Exercise brief: Go through the entries below and print, exactly, the lines starting at the one with "right ankle: (322, 798)" and ending at the one with "right wrist: (182, 634)", keeping both ends and no others.

Source data section start

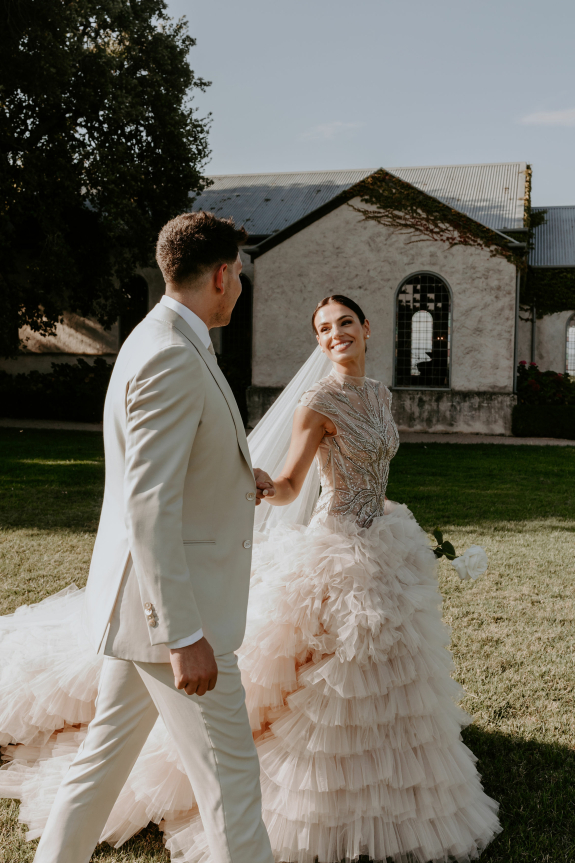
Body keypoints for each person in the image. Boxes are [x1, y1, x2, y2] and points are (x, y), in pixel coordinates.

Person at [0, 293, 501, 863]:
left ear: (366, 327)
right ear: (318, 342)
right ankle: (322, 798)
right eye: (323, 328)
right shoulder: (318, 402)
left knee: (393, 673)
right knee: (330, 678)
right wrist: (262, 485)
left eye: (344, 323)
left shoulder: (380, 394)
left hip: (384, 537)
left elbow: (375, 468)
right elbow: (291, 483)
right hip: (338, 545)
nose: (335, 334)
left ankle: (396, 788)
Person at [0, 210, 276, 863]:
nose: (239, 288)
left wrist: (236, 476)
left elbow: (166, 468)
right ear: (221, 274)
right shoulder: (172, 354)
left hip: (141, 608)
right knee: (232, 782)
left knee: (100, 762)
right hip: (174, 615)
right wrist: (182, 634)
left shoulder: (161, 337)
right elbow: (147, 506)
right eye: (239, 275)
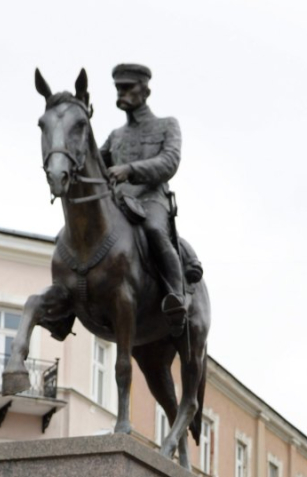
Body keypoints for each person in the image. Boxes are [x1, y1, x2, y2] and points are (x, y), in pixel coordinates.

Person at [99, 63, 191, 335]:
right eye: (118, 88)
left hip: (151, 199)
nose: (121, 93)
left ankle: (176, 297)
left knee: (153, 230)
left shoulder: (166, 125)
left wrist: (130, 170)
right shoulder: (116, 136)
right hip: (118, 204)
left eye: (127, 87)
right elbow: (94, 164)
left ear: (145, 90)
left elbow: (169, 162)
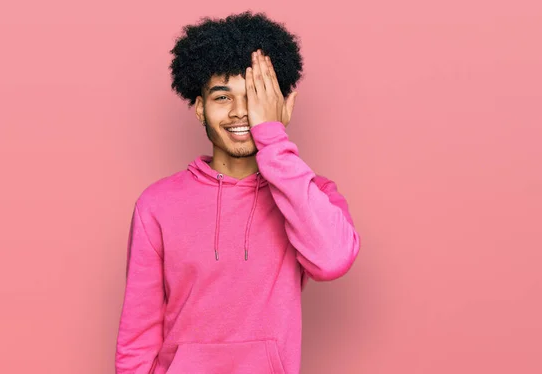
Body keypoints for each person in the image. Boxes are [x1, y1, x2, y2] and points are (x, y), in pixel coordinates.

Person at [115, 11, 361, 374]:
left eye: (254, 97)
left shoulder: (309, 194)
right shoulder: (156, 205)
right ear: (200, 108)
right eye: (222, 97)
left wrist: (273, 138)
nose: (240, 112)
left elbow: (333, 260)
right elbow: (137, 338)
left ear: (283, 105)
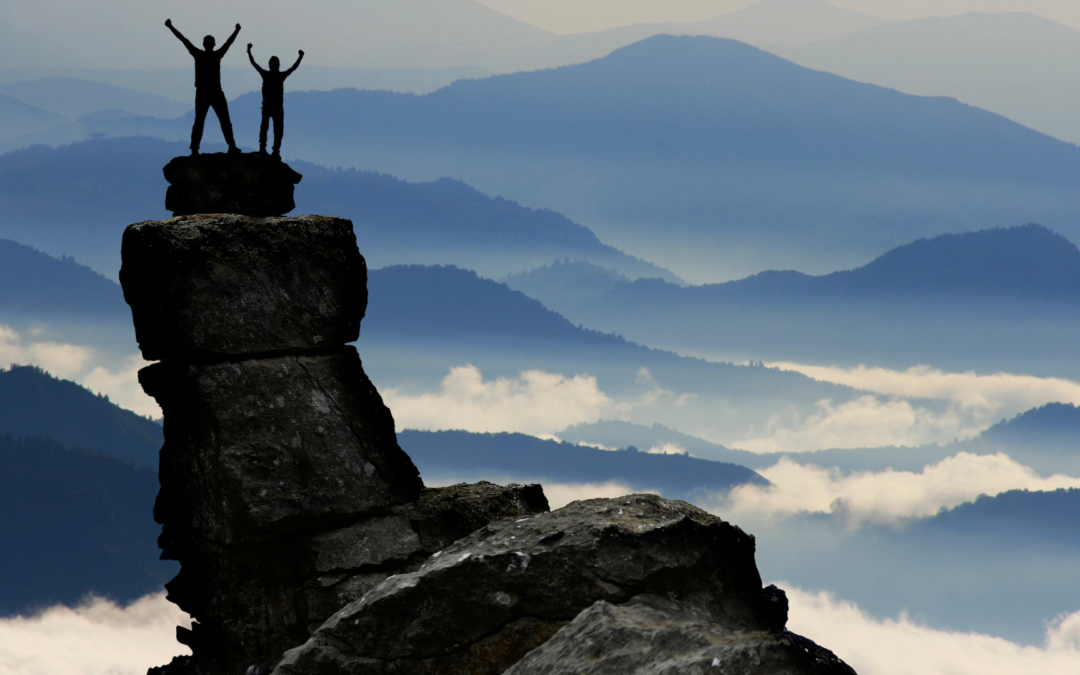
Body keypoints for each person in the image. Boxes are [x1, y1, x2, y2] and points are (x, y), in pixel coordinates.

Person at [166, 18, 242, 155]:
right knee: (224, 121)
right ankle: (231, 146)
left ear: (204, 44)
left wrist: (171, 27)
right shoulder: (217, 55)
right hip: (215, 92)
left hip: (202, 93)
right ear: (213, 44)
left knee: (200, 122)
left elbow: (183, 39)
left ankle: (195, 149)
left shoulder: (198, 55)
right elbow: (229, 42)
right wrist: (236, 31)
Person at [247, 44, 304, 159]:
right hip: (277, 108)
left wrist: (249, 51)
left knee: (266, 127)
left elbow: (254, 64)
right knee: (277, 130)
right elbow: (293, 67)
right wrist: (300, 57)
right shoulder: (280, 76)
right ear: (278, 65)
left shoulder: (266, 75)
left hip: (268, 107)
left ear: (269, 65)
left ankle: (264, 148)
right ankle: (275, 151)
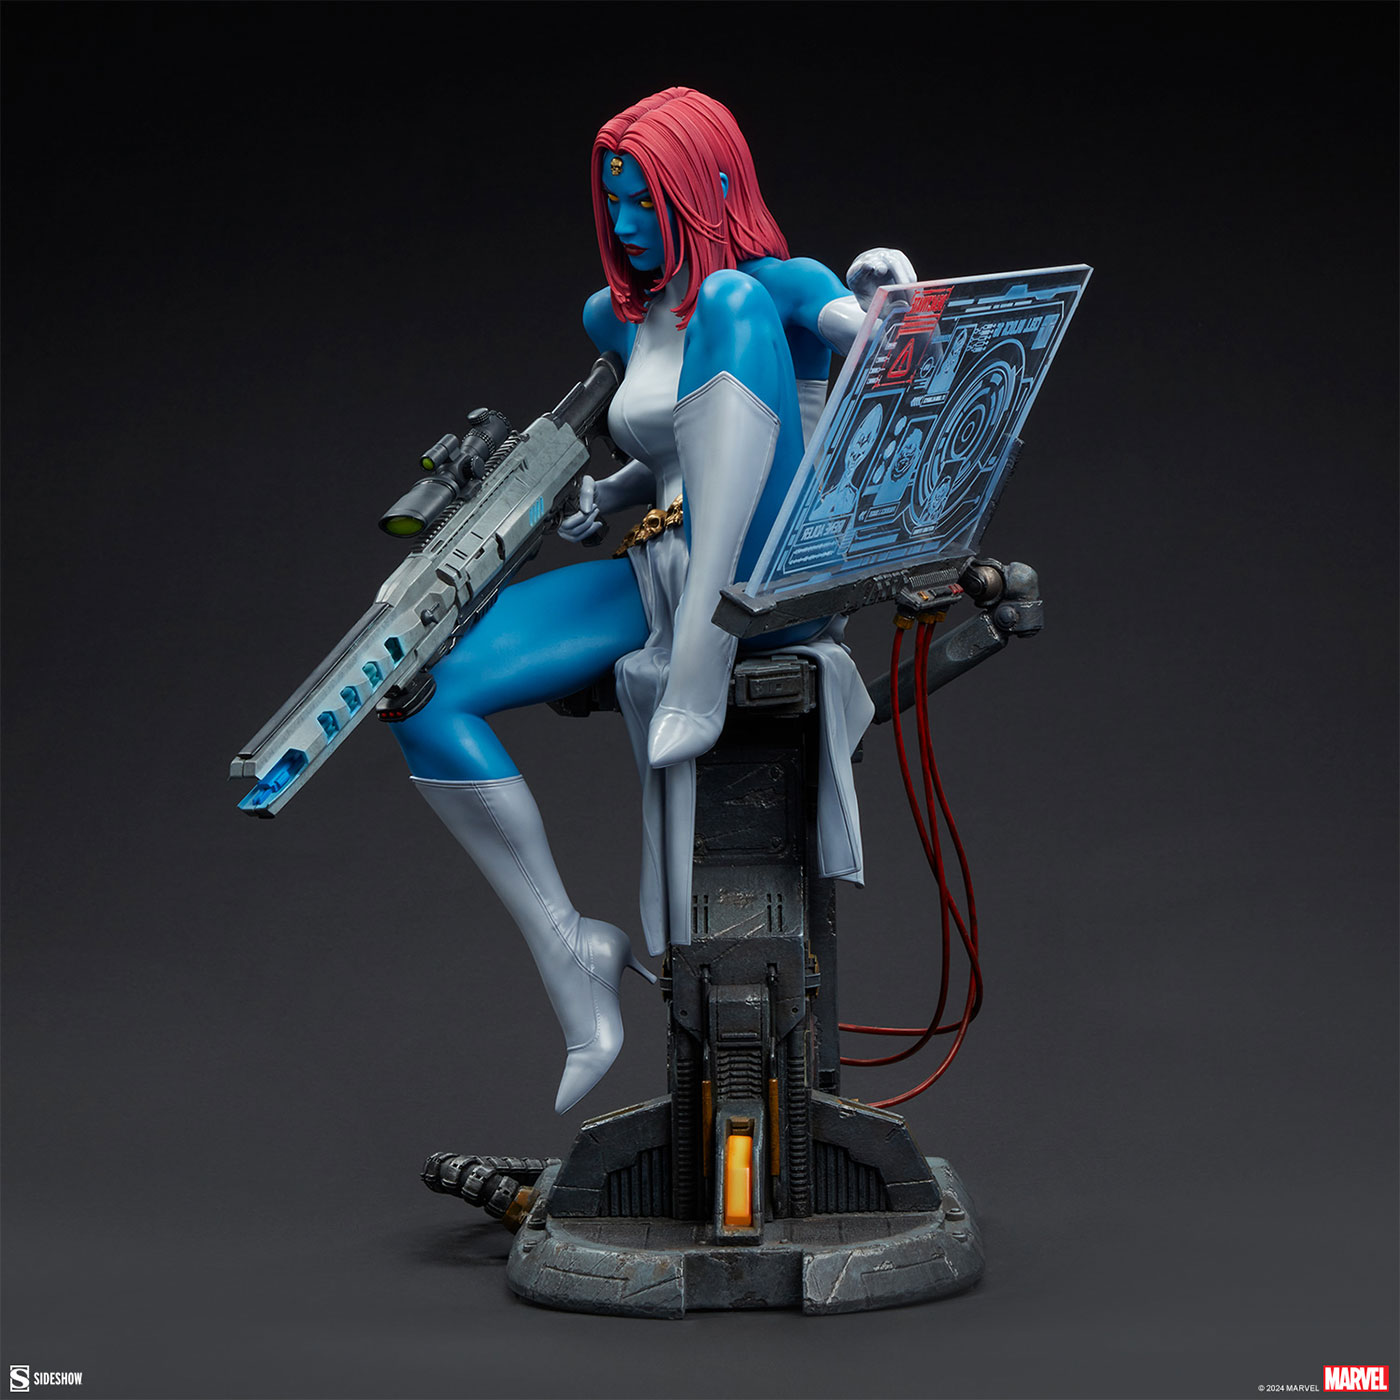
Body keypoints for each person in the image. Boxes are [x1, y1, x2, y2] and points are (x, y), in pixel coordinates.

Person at [393, 88, 915, 1113]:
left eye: (648, 200)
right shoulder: (618, 319)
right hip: (663, 566)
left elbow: (871, 346)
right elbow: (674, 444)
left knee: (732, 304)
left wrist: (887, 304)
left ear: (709, 184)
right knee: (425, 686)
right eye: (615, 200)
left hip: (773, 578)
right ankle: (571, 955)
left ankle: (700, 663)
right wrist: (608, 493)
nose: (627, 224)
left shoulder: (777, 287)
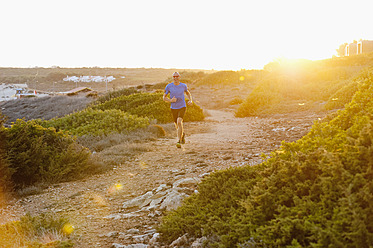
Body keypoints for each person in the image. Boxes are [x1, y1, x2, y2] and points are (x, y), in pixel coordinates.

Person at [163, 72, 193, 148]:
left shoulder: (183, 86)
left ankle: (179, 141)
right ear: (172, 77)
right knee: (177, 125)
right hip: (173, 108)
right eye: (174, 76)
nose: (175, 78)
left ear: (179, 77)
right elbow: (164, 98)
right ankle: (182, 135)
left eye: (177, 76)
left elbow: (188, 93)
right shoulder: (169, 86)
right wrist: (170, 100)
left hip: (182, 106)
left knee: (179, 122)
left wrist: (190, 100)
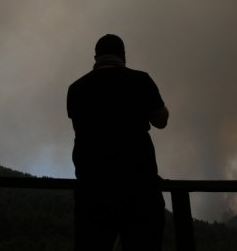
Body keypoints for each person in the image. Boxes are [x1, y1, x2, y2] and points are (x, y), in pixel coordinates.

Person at [66, 34, 169, 251]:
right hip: (139, 188)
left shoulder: (76, 89)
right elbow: (161, 121)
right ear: (123, 56)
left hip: (93, 189)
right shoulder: (141, 80)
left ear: (96, 57)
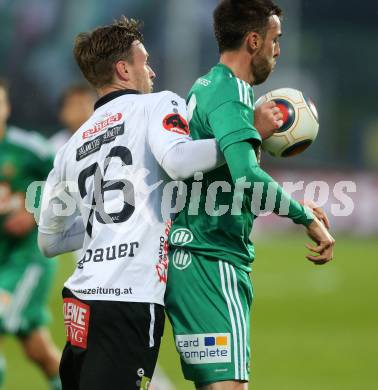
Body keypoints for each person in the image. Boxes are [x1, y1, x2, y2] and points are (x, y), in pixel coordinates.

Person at [37, 16, 282, 390]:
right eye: (144, 61)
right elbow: (179, 160)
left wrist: (101, 225)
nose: (150, 70)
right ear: (123, 69)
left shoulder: (71, 145)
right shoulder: (155, 105)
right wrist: (248, 136)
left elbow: (49, 241)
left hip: (80, 301)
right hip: (129, 299)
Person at [165, 1, 335, 389]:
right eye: (275, 40)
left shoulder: (206, 84)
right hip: (214, 260)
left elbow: (227, 174)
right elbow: (246, 176)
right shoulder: (232, 93)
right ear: (253, 41)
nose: (278, 50)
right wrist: (304, 218)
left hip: (193, 257)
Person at [0, 79, 61, 390]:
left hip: (26, 258)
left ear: (7, 108)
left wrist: (33, 209)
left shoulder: (30, 149)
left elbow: (67, 181)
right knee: (38, 351)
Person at [50, 84, 97, 153]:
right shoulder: (54, 148)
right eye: (75, 104)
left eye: (88, 102)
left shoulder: (112, 135)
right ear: (62, 114)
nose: (83, 110)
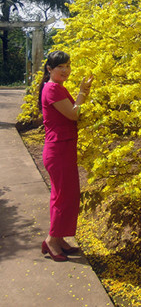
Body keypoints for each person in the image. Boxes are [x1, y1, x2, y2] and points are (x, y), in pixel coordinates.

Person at [38, 50, 93, 262]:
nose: (66, 70)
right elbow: (73, 114)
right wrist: (82, 93)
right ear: (49, 69)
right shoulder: (52, 89)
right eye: (60, 67)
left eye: (68, 66)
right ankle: (52, 239)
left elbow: (72, 113)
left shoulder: (57, 87)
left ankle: (58, 238)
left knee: (65, 195)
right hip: (58, 149)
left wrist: (82, 92)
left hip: (64, 148)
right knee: (64, 196)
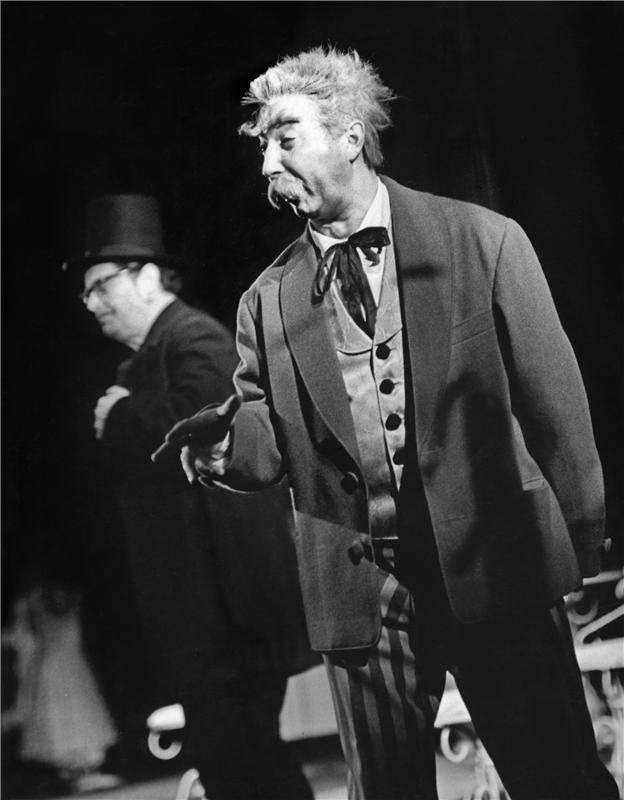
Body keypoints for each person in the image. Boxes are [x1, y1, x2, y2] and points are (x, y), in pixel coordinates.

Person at [155, 47, 619, 800]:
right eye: (262, 148)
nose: (267, 165)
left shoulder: (483, 242)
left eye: (284, 139)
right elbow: (269, 434)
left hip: (497, 569)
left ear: (349, 136)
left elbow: (555, 407)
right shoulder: (266, 300)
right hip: (364, 593)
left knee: (560, 781)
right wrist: (225, 449)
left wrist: (575, 542)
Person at [65, 194, 315, 800]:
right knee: (238, 763)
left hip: (229, 616)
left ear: (149, 277)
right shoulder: (147, 360)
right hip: (202, 617)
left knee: (246, 760)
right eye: (87, 291)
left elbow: (202, 425)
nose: (91, 302)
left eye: (102, 285)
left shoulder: (193, 336)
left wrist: (121, 417)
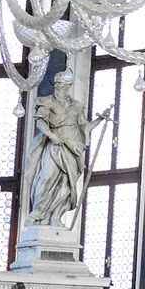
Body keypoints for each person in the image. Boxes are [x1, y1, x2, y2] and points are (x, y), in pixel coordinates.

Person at [24, 71, 112, 230]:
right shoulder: (47, 102)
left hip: (73, 148)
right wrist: (52, 136)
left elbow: (84, 127)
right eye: (56, 83)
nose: (58, 86)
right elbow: (40, 124)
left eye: (61, 84)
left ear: (68, 85)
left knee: (67, 183)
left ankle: (56, 216)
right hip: (56, 145)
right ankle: (36, 214)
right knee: (46, 177)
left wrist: (100, 119)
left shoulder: (77, 106)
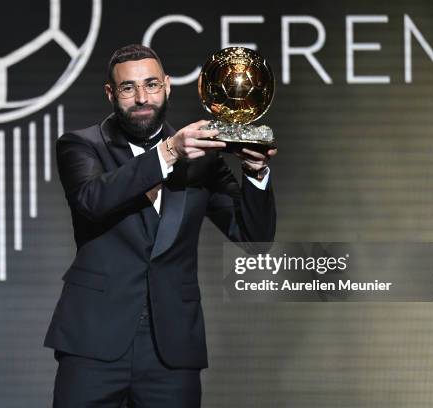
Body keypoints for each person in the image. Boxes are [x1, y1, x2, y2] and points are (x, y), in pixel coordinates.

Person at [44, 44, 277, 407]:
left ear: (168, 86)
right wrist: (168, 152)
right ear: (111, 93)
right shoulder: (81, 145)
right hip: (93, 341)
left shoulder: (203, 160)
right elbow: (92, 200)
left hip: (172, 349)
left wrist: (255, 171)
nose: (141, 97)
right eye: (128, 88)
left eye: (151, 84)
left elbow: (254, 237)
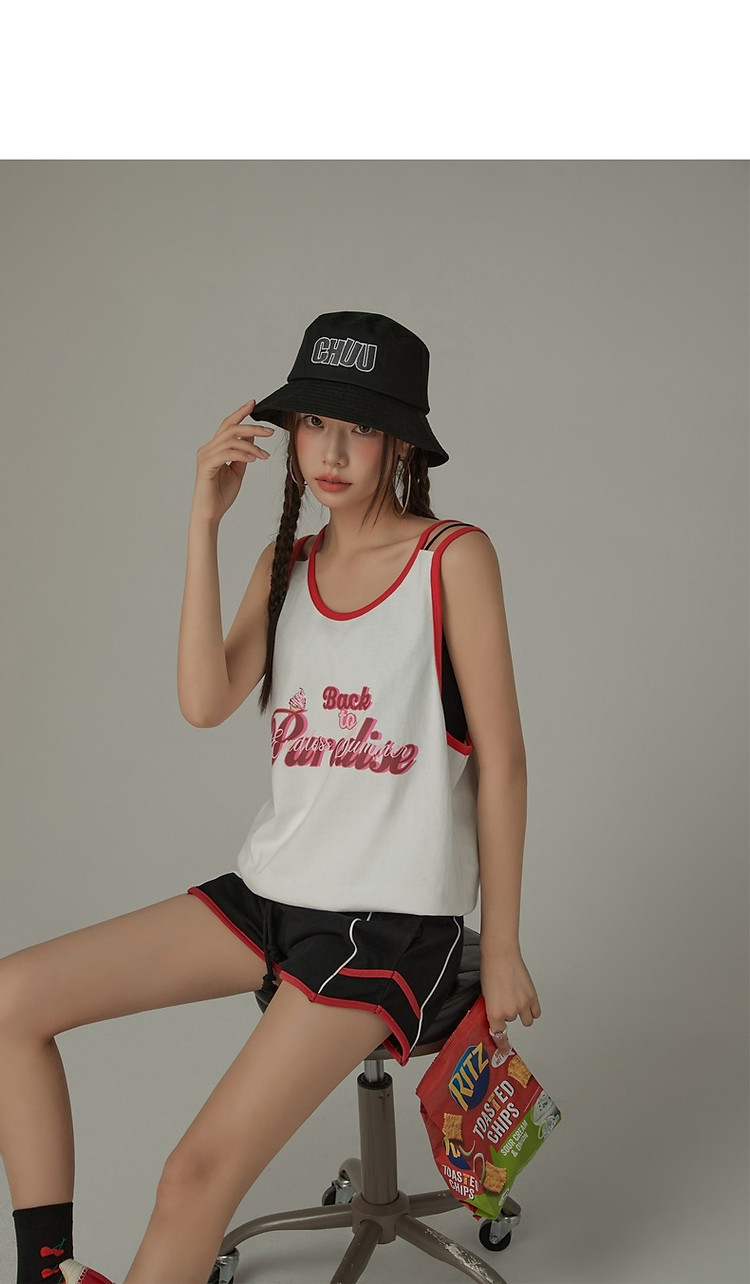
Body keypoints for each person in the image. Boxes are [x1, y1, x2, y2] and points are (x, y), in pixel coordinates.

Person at [0, 310, 541, 1284]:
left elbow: (501, 762)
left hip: (387, 927)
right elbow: (204, 701)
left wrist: (499, 947)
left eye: (360, 428)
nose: (330, 451)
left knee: (190, 1177)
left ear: (402, 443)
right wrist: (203, 522)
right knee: (12, 998)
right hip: (273, 894)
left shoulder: (452, 560)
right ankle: (46, 1271)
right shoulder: (286, 567)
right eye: (313, 423)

Source data section end

Exercise response:
right ankle: (322, 798)
right eye: (323, 328)
right shoulder: (318, 402)
left knee: (393, 673)
right knee: (330, 678)
right wrist: (262, 485)
left eye: (344, 323)
left shoulder: (380, 394)
left hip: (384, 537)
left elbow: (375, 468)
right elbow: (291, 483)
right hip: (338, 545)
nose: (335, 334)
left ankle: (396, 788)
Person at [0, 210, 276, 863]:
nose: (239, 288)
left wrist: (236, 476)
left elbow: (166, 468)
right ear: (221, 274)
right shoulder: (172, 354)
left hip: (141, 608)
right knee: (232, 782)
left knee: (100, 762)
right hip: (174, 615)
right wrist: (182, 634)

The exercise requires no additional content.